▶ [EXCERPTED PASSAGE]:
1985 Dunhill Cup

Tournament information
- Dates: 17–20 October
- Location: St Andrews, Scotland
- Course: Old Course at St Andrews
- Format: Match play

Statistics
- Par: 72
- Length: 6,933 yards (6,340 m)
- Field: 16 teams of 3 players
- Prize fund: US$1,200,000
- Winner's share: US$300,000

Champion
- Australia (David Graham, Graham Marsh, Greg Norman)

= 1985 Dunhill Cup =

The 1985 Dunhill Cup was the first Dunhill Cup. It was a team tournament featuring 16 countries, each represented by three players. The Cup was played 17–20 October at the Old Course at St Andrews in Scotland. The sponsor was the Alfred Dunhill company. The Australian team of David Graham, Graham Marsh, and Greg Norman beat the American team of Raymond Floyd, Mark O'Meara, and Curtis Strange in the final.

==Format==
The Cup was played as a single-elimination, match play event played over four days. The top eight teams were seeded with the remaining teams randomly placed in the bracket. In each match, the three players were paired with their opponents and played 18 holes at medal match play. Tied matches were extended to a sudden-death playoff only if they affected the outcome between the two teams.

▶ [INFORMATION SUPPLIED]:
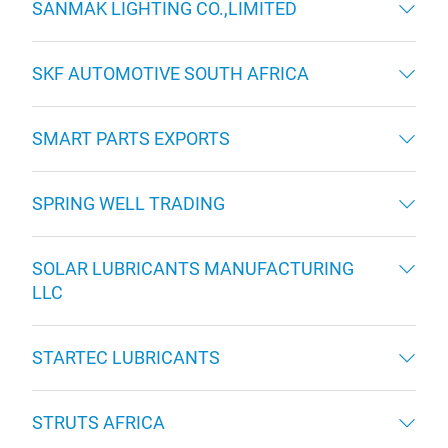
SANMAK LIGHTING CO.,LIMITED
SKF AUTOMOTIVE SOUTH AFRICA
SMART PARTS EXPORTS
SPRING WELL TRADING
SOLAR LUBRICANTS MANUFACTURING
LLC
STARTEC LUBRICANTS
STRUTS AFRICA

▶ [TASK TO COMPLETE]:
Answer these questions using the 1985 Dunhill Cup text:
1. What was the total prize fund?
2. Which company sponsored the Cup?
3. How many holes did each pair of opposing players play in a match?

▶ [RESULT BELOW]:
1. US$1,200,000
2. The Alfred Dunhill company
3. 18 holes